Горят – горю, не горят – горю. Особенно, когда не горят. Когда же то горят, то не горят, то всё тогда уже горит: от неба до земли. Тем паче я. Как амазонский лес, как уши у лжеца.
Девушки с добрыми глазами просеиваются через моё сито, и попадают в крыло матерей и сестёр. Холодные суки, глядящие двумя налакированными пальцами из туфли, ни в чём не просеиваются, и никуда не попадают, вызывая у меня тот же интерес, что фонари, заборы и пожарные гидранты – то бишь, никакой. В этой их очевидной сексуальности отсутствует интрига. Все эти макияжи с сиськой на подносе указывают на отчаяние. Мне нечего ответить им, кроме того, чтобы извлечь из мглы нелепый хуй (а денег нет), и всё – game over, ясно, засопели.
Своих моделей я прошу не наряжаться. И хотя большинство из них отказываются выполнять эту просьбу, в её основе лежит моя убежденность в том, что нарядные люди асексуальны. Ведь наряжаются обычно для чего? Для выхода на люди – т.е., для культурного перформанса. Нарядный человек желает понравиться обществу, произвести впечатление при знакомстве, и демонстрирует в процессе символы, коды, ритуалы, но не, собственно, человека, как сумму особенностей, образующих целое зверя. Чем расфуфыренней, тем меньше хочется подойти к этой мольбе о внимании, к холодному и далёкому социальному телу. В этом платье, под запахом манго, и тремя слоями крема попросту не видать существа.
По-настоящему сексуальна интимность. Интимно, когда девушка взопрела. Когда откусывает мясо, икает, ест торт, или твоё сердце. Когда бреет ноги. Или когда выдёргивает чеку тампона, а ёжик шепчет: “Можжевеловое”. Когда позволяет тебе попасть под лак, за ширму, под наряд из конфет – в постели, например, только проснувшись, без бровей и прочих спецэффектов. Возможность видеть девушку без макияжа – это комплимент; признак доверия, близости. Пыльные пудры, мазутные ресницы, вся эта горькая косметика на скулах, а ещё накладные ногти, челюсти, бёдра, стиснутые в платья, как военнопленные, – всё это какой-то манок для лоха, и не сравнится с человеком тёплым, мягоньким, как булка.

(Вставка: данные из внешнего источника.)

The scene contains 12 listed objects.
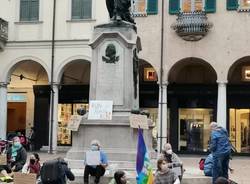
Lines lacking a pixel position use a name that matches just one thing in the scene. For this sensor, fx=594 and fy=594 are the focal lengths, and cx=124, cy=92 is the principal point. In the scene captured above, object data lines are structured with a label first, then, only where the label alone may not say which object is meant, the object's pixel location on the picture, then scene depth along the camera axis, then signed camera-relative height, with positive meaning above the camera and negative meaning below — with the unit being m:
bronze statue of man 16.23 +3.27
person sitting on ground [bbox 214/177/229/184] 7.13 -0.62
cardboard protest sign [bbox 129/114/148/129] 14.65 +0.18
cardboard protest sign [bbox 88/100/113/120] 15.30 +0.47
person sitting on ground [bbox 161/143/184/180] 13.70 -0.65
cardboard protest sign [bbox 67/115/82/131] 14.98 +0.14
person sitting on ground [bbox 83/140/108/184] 13.33 -0.92
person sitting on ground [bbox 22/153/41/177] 13.81 -0.91
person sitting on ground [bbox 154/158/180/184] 11.01 -0.86
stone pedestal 14.98 +1.06
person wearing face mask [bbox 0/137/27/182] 15.80 -0.84
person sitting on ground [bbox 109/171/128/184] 9.21 -0.76
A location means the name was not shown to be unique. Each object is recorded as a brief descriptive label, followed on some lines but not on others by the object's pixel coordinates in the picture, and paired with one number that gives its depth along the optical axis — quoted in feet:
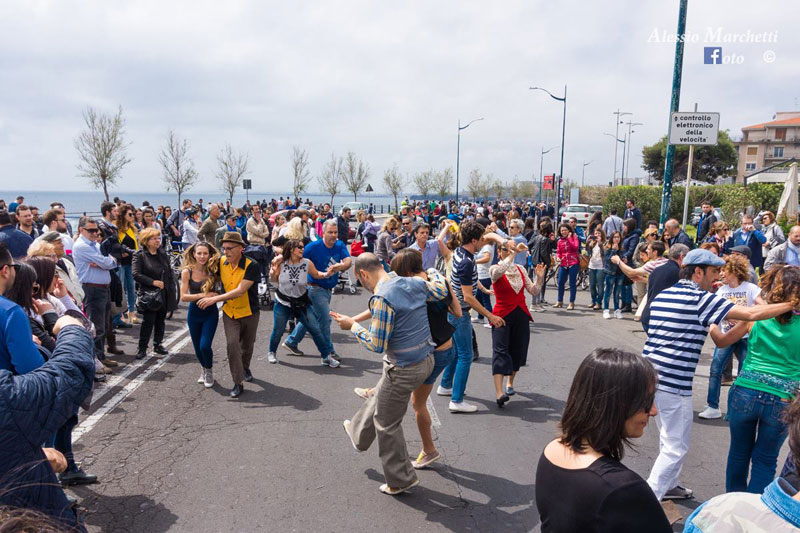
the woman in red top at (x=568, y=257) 40.42
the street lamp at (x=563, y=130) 86.05
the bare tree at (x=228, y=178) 168.57
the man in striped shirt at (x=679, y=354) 12.60
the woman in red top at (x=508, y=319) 20.11
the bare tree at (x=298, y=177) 185.75
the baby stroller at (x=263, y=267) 28.41
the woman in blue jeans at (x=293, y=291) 25.27
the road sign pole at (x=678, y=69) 38.68
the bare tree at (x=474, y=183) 294.05
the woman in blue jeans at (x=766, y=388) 11.74
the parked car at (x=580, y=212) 110.88
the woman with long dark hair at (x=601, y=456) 5.63
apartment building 287.07
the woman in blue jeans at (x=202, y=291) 21.57
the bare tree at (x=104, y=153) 98.02
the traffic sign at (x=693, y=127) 37.73
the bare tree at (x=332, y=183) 212.02
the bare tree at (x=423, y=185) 256.32
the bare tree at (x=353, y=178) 212.23
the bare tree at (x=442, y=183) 254.88
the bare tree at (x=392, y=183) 239.71
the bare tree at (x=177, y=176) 136.67
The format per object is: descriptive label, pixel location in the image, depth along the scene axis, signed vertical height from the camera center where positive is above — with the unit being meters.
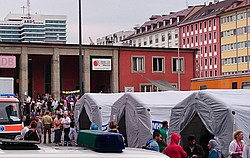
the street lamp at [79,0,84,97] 29.24 +1.70
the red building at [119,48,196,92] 54.66 +0.92
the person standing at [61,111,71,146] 25.97 -2.45
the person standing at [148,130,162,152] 11.73 -1.47
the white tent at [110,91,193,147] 19.39 -1.34
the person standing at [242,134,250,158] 11.86 -1.68
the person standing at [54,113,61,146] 26.64 -2.65
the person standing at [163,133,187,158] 10.90 -1.51
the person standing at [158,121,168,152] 15.79 -1.62
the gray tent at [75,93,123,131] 24.33 -1.55
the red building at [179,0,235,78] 109.38 +8.55
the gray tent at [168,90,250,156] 13.80 -1.06
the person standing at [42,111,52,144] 28.28 -2.49
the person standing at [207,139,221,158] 12.33 -1.72
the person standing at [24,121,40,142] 13.61 -1.46
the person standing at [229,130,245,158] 12.55 -1.68
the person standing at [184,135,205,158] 12.59 -1.73
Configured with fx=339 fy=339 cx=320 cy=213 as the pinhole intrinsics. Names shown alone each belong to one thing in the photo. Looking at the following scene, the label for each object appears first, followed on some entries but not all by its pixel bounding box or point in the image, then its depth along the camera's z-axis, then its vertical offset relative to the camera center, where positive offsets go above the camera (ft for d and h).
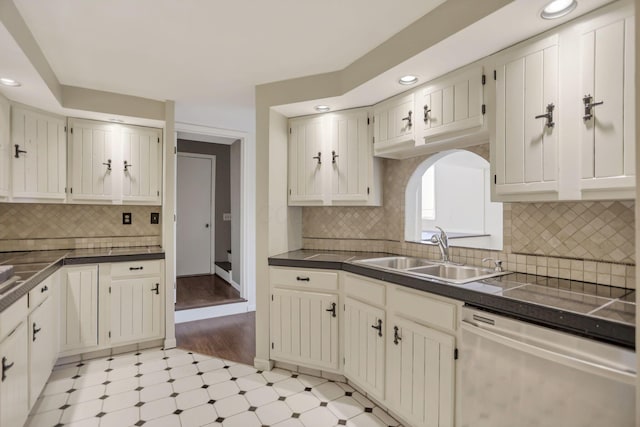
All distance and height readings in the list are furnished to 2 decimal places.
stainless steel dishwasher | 3.73 -2.08
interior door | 18.25 -0.19
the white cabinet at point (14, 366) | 5.18 -2.58
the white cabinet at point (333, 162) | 8.84 +1.36
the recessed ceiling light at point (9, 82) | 7.32 +2.85
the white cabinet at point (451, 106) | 6.31 +2.11
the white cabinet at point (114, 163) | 10.03 +1.50
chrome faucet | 7.82 -0.76
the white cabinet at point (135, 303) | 9.77 -2.71
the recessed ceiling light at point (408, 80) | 7.11 +2.83
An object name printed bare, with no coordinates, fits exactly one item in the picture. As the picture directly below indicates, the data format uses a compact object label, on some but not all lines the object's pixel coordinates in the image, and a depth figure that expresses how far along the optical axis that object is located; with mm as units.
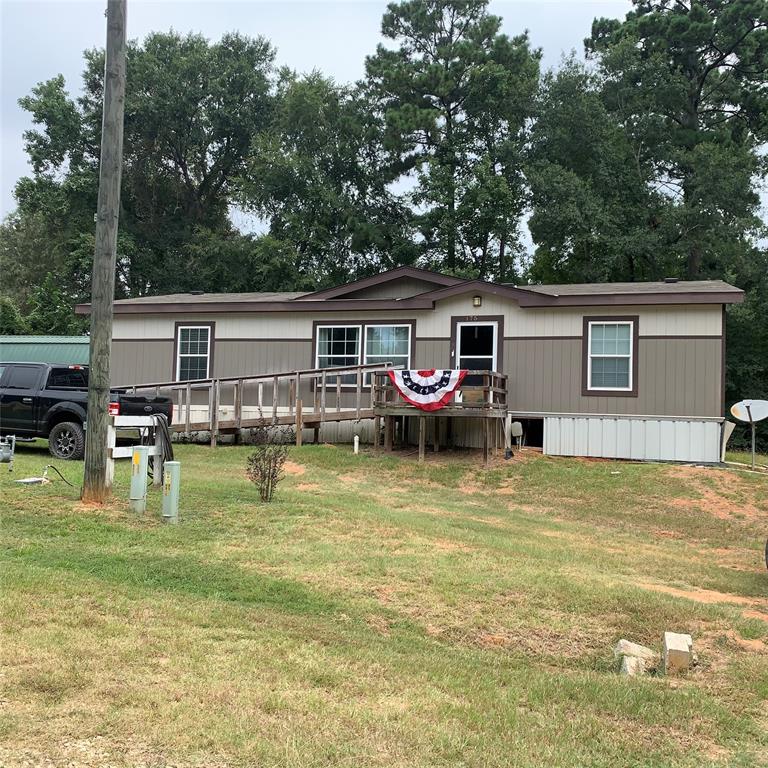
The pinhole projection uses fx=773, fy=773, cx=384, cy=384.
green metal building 25298
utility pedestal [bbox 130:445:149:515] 7809
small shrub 9234
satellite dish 14914
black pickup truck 12664
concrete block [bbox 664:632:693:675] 4855
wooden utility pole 8125
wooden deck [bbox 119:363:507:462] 15000
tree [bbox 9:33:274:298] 36250
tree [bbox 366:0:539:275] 30953
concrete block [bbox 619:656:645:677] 4719
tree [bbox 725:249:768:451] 27047
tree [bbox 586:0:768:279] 28266
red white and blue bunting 14602
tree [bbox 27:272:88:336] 33281
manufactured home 15312
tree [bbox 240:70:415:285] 32750
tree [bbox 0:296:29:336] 32125
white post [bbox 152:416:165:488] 9172
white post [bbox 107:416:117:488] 8227
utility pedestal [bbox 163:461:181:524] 7613
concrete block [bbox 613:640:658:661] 4984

В общем, ни мамы, ни сёстры, ни суки, ни дамы. Мне по душе русалки и пацанки. Не столько противоречащие друг другу, сколько друг друга дополняющие. Одни утонули и смотрят из тины своих бесконечных волос глазами печальными, как тающие льды от клаймат чейнджа. Другие – как мальчишки, только без хуйни.
И утопленниц, и склонных оказываться лесбиянками пацанок объединяет невозможность быть со мной за пределами пары недель. А чаще – вечеров. И эта обречённость чувства является тем, что, при наличии некоторого количества взаимности и психоза, превращается в газ эмоционального потрошения: то с ней целуется, то убегается, то её хочется, то нет, и она тоже так, и всё то остро, то тупо, а, стоит покою наклюнуться, кто-то из нас его обязательно саботирует. Потому что любовь – это не озеро. Любовь – это вулкан. И если не горит, не кроет своей сплошь полено – что это за романтика тогда? Хуйня! Трение тел в пространстве перед работой? Организованный коитус здравомыслящих прагматиков с целью репродукции? Хюгге? Нет уж! Кто не сошёл с ума, тот не любил.
В чечётке лопающихся аневризм я начинаю видеть жёлтые сны. Они вытесняют неудобные правды реальности, напирают на неё своими блестящими животами, и вот уже я в Диснейленде – держу за шиворот эту Поночку, и говорю в неё: “люби”, она: “люблю”, а я: “люби сильней”, она: “ну погоди же, вечер только начался”, а я: “ах так, холодная ты утка?!” И дальше меркнет всё, и гаснет всё, и я погас; зато цветы – цветут: всё пишется, бежит, словно бегун, и сразу двести фото, триста фильмов. Ну а в покое счастья остаётся только вскрыться. Так что уж лучше вспыхнуть, и сгореть за раз, чем тлеть, как сраная листва и дура-осень.